# 2ft Turtle Starter Kit



## Horsy (Jun 1, 2007)

How much are these now days at Pet Shops? 
Also, how long do you reckon a 2ft tank would hold two baby turtles?


----------



## SLACkra (Jun 1, 2007)

not long. imo get the big tank first up. no point buying a small tank if you're going to have to get a larger one eventually, simply a waste of $. 

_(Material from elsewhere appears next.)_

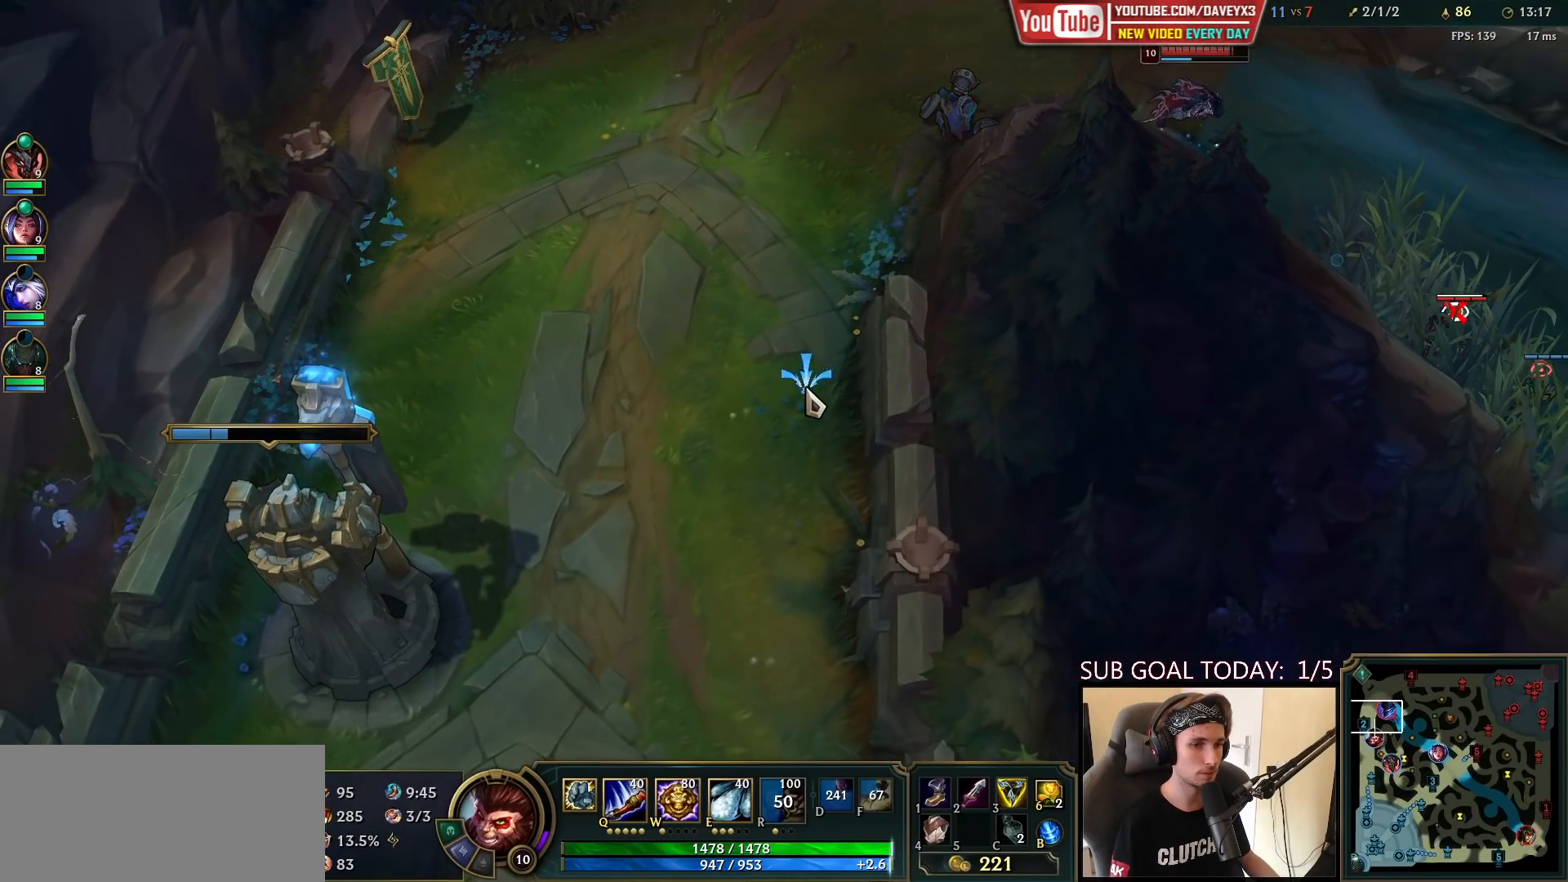
{"keys": [], "mouse": [], "events": [[17, "mouse_right", "down"], [150, "mouse_right", "up"], [283, "mouse_right", "down"], [400, "mouse_right", "up"]]}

you could also look into diying a bath tub type setup if you have some where to put it.

andrew


----------



## hornet (Jun 1, 2007)

yea, a 2ft would need upgrading in around 6months, start off with a 3ft, eventually you will need a 5-6ft if your keeping indoors but you best bet is to put them outside after a few years.


----------



## hornet (Jun 1, 2007)

the markets near me sell dirt cheap tanks, i would use anytihng over 4ft from the guy tho, i have heard the larger ones are prone to busting, altho might be ok for turtles since it will only be hlaf filled.


----------



## Horsy (Jun 1, 2007)

Okay thanks guys. I was planning on getting an 8ft for when my turtles are fully grown. My cousin has one that she's willing to sell me in a few years. It's huge.


----------



## chrisso81 (Jun 2, 2007)

Don't waste your money mate, get something like a 4 ft to start, maybe even a 6ft. Check out some of the aussie fish forums, 2nd hand tanks go pretty cheap.


----------



## dansfish4tea (Jun 2, 2007)

chrisso81 what are some fish forums that sell tanks? am after more tanks cheap


----------



## darkangel (Jun 2, 2007)

for qlder's there is www.qldaf.com or www.qldcichlid.com
you will need to register to see the livestock and aquarium trader sections


----------



## sxc_celly (Jun 2, 2007)

Scales and Fins (formally known as QLDCICHLID): Im a Mod on this site. Its a Fish and Reptile Forum designed like APS, and its alive everyday, huge amount of members. Youll find what you need for a great price here, and its for QLD people so your in luck. www.qldcichlid.com


----------



## dansfish4tea (Jun 2, 2007)

wat bout nsw


----------



## chrisso81 (Jun 2, 2007)

Try http://www.aceforums.com.au, it's Sydney based.


----------



## ldheav (Jun 2, 2007)

Maty e been careful with second hand tanks 



always check seals on the tanks, second tanks always seem to have a spit or somthing 


keep ure head on those ones 


its not woth teh savings sometimes


a 6 by 18 by 18 are only 200 brand new 

in alot of ways its better just to buy new mate


----------



## Scleropages (Jun 2, 2007)

hornet said:


> the markets near me sell dirt cheap tanks, i would use anytihng over 4ft from the guy tho, i have heard the larger ones are prone to busting, altho might be ok for turtles since it will only be hlaf filled.


 

*they are dodgy tanks ,. best not to give those guys any more $$$ I think.




* I may be drunkin when typing this. (but its still true.)


----------



## sxc_celly (Jun 2, 2007)

Ive bought tanks from them with no worries at all. Theyve only ever been quite small (2ft or smaller) and ive heard rumors the larger ones collapse. Id def be buying at least a ft tank now. This will last them up to 2 years+ and then you'll have the 8ft you spoke of, by the time they outgrow it. You can find cheap 4fters on eBay, trading post, wkend shopper, and www.qldcichlid.com (forum - you need to sign up for free). You can find a 4ft with hood and stand for $150 or less, theyre out there you just have to search  GOOD LUCK


----------